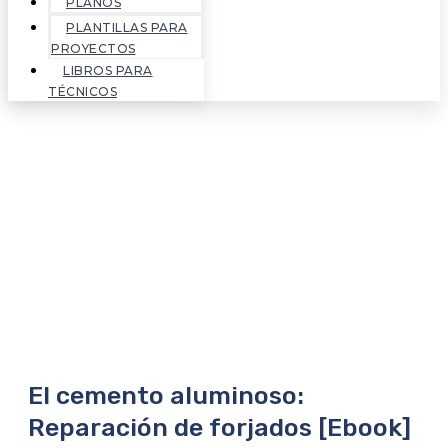
PLANOS
PLANTILLAS PARA
PROYECTOS
LIBROS PARA
TÉCNICOS
El cemento aluminoso:
Reparación de forjados [Ebook]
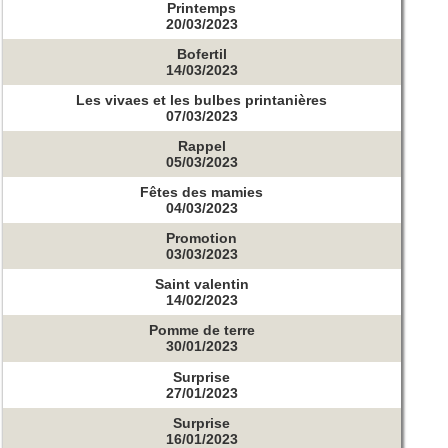
Printemps
20/03/2023
Bofertil
14/03/2023
Les vivaes et les bulbes printanières
07/03/2023
Rappel
05/03/2023
Fêtes des mamies
04/03/2023
Promotion
03/03/2023
Saint valentin
14/02/2023
Pomme de terre
30/01/2023
Surprise
27/01/2023
Surprise
16/01/2023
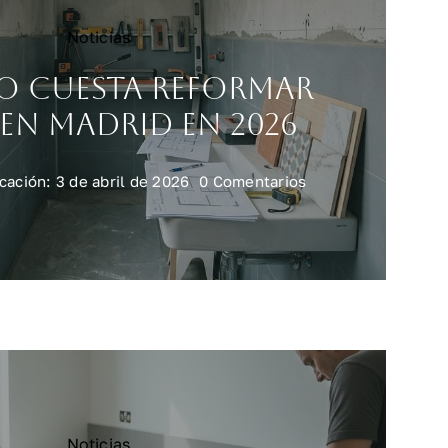
Noticias
o cuesta reformar
en Madrid en 2026
on
cación: 3 de abril de 2026
0 Comentarios
Cuánto
cuesta
reformar
baño
en
Madrid
en
2026
Noticias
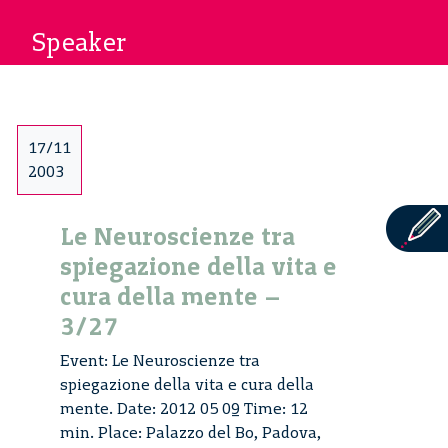
Speaker
17/11
2003
Le Neuroscienze tra
spiegazione della vita e
cura della mente –
3/27
Event: Le Neuroscienze tra
spiegazione della vita e cura della
mente. Date: 2012 05 09 Time: 12
min. Place: Palazzo del Bo, Padova,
* * * * * * * * *
WORK TASK >> Update the data so that each "Surprise" becomes "Nouveauté" and every other line stays the same. Omit the pictures from your answer.

RESULT >>
PLANOS
PLANTILLAS PARA
PROYECTOS
LIBROS PARA
TÉCNICOS
El cemento aluminoso:
Reparación de forjados [Ebook]
Printemps
20/03/2023
Bofertil
14/03/2023
Les vivaes et les bulbes printanières
07/03/2023
Rappel
05/03/2023
Fêtes des mamies
04/03/2023
Promotion
03/03/2023
Saint valentin
14/02/2023
Pomme de terre
30/01/2023
Nouveauté
27/01/2023
Nouveauté
16/01/2023
Noticias
o cuesta reformar
en Madrid en 2026
on
cación: 3 de abril de 2026
0 Comentarios
Cuánto
cuesta
reformar
baño
en
Madrid
en
2026
Noticias
Speaker
17/11
2003
Le Neuroscienze tra
spiegazione della vita e
cura della mente –
3/27
Event: Le Neuroscienze tra
spiegazione della vita e cura della
mente. Date: 2012 05 09 Time: 12
min. Place: Palazzo del Bo, Padova,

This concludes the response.